How to Read a Book a Week
READINGADVICEBOOKS
Let's kick this off with three facts:
1) Reading is good.
2) Despite the near infallible wisdom of Mick Jagger, time is not on our side.
3) Thankfully, loopholes exist. Reading a book a week isn’t as hard as it sounds, especially if you cheat. A few years ago I set out to read 52 books and I made it to 60 by exploiting a few loopholes in the system. I shall now discredit myself and help you to read a book a week for a year, if you want to.
Loopholes. Audiobooks. Audiobooks will bolster your book count while simultaneously reducing your road rage and curing unwanted insomnia, all by approximately 25%. There aren’t many forces on earth that can lessen the anger that even the pope feels when behind the wheel of the papal-Benz, so this alone should win you over. Also, there are so many good audiobooks out there, some read by actors, others by the authors themselves. Audiobooks upped my book count significantly and are still the only reason I can sleep on airplanes or at all really. There are purists out there that will not accept the inclusion of audiobooks on their reading lists. They are Roald Dahlian characters. You will drive past them in traffic and smile while they give you the finger.
Strategy. I always have about three books lined up. If I'm busy with a classic or something heavy, I'll have an easy read lined up next. Literary inertia is serious, take it seriously. I love Dostoyevsky, but I don’t love him after Tolstoy. There's no shame in the page turner, they get you up to speed and only when you are moving fast enough do you tackle a 1000 page Russian novel that wouldn’t fit in your mouth if it were a sandwich.

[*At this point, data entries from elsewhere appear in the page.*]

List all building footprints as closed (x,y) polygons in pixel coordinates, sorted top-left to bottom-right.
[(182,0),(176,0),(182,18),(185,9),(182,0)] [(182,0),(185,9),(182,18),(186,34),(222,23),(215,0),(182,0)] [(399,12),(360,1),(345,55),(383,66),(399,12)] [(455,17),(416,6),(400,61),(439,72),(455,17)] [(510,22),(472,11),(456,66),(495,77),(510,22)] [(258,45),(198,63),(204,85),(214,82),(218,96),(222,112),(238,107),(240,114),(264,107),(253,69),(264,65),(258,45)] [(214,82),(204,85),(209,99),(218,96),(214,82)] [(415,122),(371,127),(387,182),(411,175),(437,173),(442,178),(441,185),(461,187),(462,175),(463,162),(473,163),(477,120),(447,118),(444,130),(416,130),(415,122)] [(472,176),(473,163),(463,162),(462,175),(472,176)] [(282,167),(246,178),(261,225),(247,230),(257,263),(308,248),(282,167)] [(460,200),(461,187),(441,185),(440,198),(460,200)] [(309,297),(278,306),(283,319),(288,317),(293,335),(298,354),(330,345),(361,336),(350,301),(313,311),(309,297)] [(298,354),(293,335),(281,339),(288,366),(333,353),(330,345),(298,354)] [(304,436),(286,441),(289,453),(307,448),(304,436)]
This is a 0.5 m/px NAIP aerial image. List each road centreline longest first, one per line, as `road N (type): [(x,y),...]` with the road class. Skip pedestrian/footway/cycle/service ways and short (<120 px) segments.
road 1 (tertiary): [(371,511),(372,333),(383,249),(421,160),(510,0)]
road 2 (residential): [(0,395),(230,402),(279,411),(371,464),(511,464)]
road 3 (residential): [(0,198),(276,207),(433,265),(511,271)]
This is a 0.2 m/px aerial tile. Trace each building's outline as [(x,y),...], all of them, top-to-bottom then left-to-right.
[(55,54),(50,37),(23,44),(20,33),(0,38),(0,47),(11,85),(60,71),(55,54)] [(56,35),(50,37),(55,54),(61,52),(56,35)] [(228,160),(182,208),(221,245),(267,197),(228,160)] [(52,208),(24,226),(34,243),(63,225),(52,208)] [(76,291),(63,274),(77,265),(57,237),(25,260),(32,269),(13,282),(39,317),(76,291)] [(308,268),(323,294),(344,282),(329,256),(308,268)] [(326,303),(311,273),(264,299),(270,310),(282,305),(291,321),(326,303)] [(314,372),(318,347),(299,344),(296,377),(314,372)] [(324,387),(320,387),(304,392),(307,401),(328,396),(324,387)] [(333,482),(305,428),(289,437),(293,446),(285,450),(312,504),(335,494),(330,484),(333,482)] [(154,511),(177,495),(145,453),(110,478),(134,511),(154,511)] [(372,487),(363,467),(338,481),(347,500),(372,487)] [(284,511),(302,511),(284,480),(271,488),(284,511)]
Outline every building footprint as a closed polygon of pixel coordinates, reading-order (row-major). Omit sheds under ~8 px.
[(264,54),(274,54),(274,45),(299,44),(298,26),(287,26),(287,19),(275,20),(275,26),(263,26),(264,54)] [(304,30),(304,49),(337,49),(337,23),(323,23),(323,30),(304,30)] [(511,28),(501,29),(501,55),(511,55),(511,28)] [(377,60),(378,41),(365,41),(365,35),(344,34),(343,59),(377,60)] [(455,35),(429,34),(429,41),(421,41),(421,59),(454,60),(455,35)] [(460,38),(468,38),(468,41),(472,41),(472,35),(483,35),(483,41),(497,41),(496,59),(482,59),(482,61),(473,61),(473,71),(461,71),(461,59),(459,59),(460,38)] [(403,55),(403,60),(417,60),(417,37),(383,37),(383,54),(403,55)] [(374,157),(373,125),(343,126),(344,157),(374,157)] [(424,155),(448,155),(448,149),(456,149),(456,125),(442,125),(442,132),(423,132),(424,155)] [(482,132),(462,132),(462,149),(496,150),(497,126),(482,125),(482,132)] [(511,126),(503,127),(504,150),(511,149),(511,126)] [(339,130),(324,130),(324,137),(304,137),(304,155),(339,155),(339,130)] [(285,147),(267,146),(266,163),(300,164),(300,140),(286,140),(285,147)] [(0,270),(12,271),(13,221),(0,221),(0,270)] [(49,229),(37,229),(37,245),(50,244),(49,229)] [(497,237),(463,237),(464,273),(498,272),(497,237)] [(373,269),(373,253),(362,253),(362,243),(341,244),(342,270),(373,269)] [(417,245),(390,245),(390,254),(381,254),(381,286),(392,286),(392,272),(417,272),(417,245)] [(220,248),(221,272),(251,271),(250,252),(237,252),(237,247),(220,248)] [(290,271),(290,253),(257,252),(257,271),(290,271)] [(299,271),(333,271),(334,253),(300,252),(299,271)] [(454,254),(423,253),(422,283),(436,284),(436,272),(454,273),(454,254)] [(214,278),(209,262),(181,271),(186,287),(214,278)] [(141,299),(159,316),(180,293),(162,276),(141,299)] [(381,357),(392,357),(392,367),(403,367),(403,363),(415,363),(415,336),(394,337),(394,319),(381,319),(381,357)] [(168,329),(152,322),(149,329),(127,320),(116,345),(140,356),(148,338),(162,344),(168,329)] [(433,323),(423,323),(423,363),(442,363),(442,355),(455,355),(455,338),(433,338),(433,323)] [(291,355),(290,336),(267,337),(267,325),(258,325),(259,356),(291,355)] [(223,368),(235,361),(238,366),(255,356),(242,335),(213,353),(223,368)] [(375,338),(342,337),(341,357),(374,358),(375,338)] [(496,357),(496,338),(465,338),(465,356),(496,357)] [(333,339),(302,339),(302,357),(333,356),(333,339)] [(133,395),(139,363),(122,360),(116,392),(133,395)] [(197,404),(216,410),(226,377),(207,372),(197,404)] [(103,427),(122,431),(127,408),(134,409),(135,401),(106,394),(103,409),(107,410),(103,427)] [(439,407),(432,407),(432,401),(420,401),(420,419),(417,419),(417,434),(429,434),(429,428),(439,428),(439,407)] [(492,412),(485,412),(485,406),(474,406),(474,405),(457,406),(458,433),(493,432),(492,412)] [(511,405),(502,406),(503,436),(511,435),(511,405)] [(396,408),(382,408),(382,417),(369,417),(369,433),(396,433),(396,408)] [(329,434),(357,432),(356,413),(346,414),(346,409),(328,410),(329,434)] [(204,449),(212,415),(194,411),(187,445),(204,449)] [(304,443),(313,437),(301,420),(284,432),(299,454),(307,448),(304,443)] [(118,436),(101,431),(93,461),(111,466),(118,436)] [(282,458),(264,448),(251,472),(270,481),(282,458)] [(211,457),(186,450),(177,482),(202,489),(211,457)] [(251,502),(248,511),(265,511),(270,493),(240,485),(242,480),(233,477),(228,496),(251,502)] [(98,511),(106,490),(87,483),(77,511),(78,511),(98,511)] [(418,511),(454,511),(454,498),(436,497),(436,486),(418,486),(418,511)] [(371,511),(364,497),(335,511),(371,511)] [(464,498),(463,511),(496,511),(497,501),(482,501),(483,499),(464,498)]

Time. You have it, you just don’t realize you have it. 20 minutes twice a day will probably do the trick. You might have to miss an episode of that TV show about yet another serial killer, but sacrifices must be made.
Cultivate some excitement. When Pacific Rim came out at the movies I loved it – not because it was so great, but because I decided to. I went into that big, silly film expecting to relive the days when my brother and I played with action figures, narrating the epic battles with those sound effects which all boys know but are never taught, and that’s what Guillermo del Toro gave me. I approach my book list the same way except that I am older now and have forgotten half the sound effects. I research all the books and get excited about them. Don’t be that person that has to look at the front cover to remember the author’s name.
That's my advice. Take it or leave it.